The  limits above apply even more strongly in the case of the RCMP, due to the principle of police independence. The principle of police independence requires that police, in exercising their police powers and making decisions related to law enforcement and the investigation of individual cases of alleged criminal activity, must be free of direction or influence from the executive. This principle was endorsed by the Supreme Court of Canada in 1999 in the case of Campbell and Shirose, which explained that the RCMP Commissioner “is not to be considered a servant or agent of the government while engaged in a criminal investigation. The Commissioner is not subject to political direction”.  This includes political direction by the Minister of Public Safety, to whom the Commissioner ultimately reports.  Any Directive to the RCMP must be provided to the Commissioner only and fall outside the law enforcement function so as to not infringe on police independence. They should not interfere with a specific law enforcement function, often referred to as “core policing decisions”, as expertise, tactical and implementation decisions should be left to the RCMP.

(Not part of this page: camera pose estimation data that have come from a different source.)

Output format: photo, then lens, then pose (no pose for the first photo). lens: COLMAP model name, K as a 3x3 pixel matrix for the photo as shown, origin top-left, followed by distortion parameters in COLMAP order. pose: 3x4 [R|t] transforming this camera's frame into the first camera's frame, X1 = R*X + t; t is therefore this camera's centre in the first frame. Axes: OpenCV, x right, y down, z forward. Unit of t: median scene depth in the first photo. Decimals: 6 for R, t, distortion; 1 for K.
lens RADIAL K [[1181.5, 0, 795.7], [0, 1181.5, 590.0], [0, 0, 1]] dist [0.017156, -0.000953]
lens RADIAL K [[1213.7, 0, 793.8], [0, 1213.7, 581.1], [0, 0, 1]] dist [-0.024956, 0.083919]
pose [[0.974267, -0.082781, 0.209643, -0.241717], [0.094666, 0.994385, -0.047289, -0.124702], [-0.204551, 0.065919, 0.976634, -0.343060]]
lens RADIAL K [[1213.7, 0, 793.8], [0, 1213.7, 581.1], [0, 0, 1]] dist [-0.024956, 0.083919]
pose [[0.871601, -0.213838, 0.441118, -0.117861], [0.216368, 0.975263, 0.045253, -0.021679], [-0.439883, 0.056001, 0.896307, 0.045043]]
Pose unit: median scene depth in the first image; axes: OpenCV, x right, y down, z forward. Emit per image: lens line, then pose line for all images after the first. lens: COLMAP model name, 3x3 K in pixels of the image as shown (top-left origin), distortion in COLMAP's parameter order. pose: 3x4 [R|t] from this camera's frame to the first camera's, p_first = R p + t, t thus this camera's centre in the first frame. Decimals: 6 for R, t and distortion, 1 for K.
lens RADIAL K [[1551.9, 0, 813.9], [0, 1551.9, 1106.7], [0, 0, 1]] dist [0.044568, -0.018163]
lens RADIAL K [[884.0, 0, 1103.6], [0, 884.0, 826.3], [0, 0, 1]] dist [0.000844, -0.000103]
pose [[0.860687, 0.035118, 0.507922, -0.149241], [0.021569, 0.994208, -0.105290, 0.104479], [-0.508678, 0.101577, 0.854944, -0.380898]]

Departmental officials will work with our office to schedule a more details briefing about your legal responsibilities.

Footnotes

  1. 1

    Minister of Public Safety and Emergency Preparedness is the legal name and refers to the Minister appointed by the Prime Minister to be the Minister identified as such in the federal legislation and regulations.

  2. 2

    The Public Safety portfolio is composed of five agencies: Royal Canadian Mounted Police (RCMP), Correctional Services Canada (CSC), Canada Border Services Agency (CBSA), Canadian Security and Intelligence Service (CSIS), Parole Board of Canada (PBC); as well as three review bodies: the Civilian Review and Complaints Commission for the RCMP (CRCC), the Office of the Correctional Investigator (OCI), and the RCMP External Review Committee (ERC).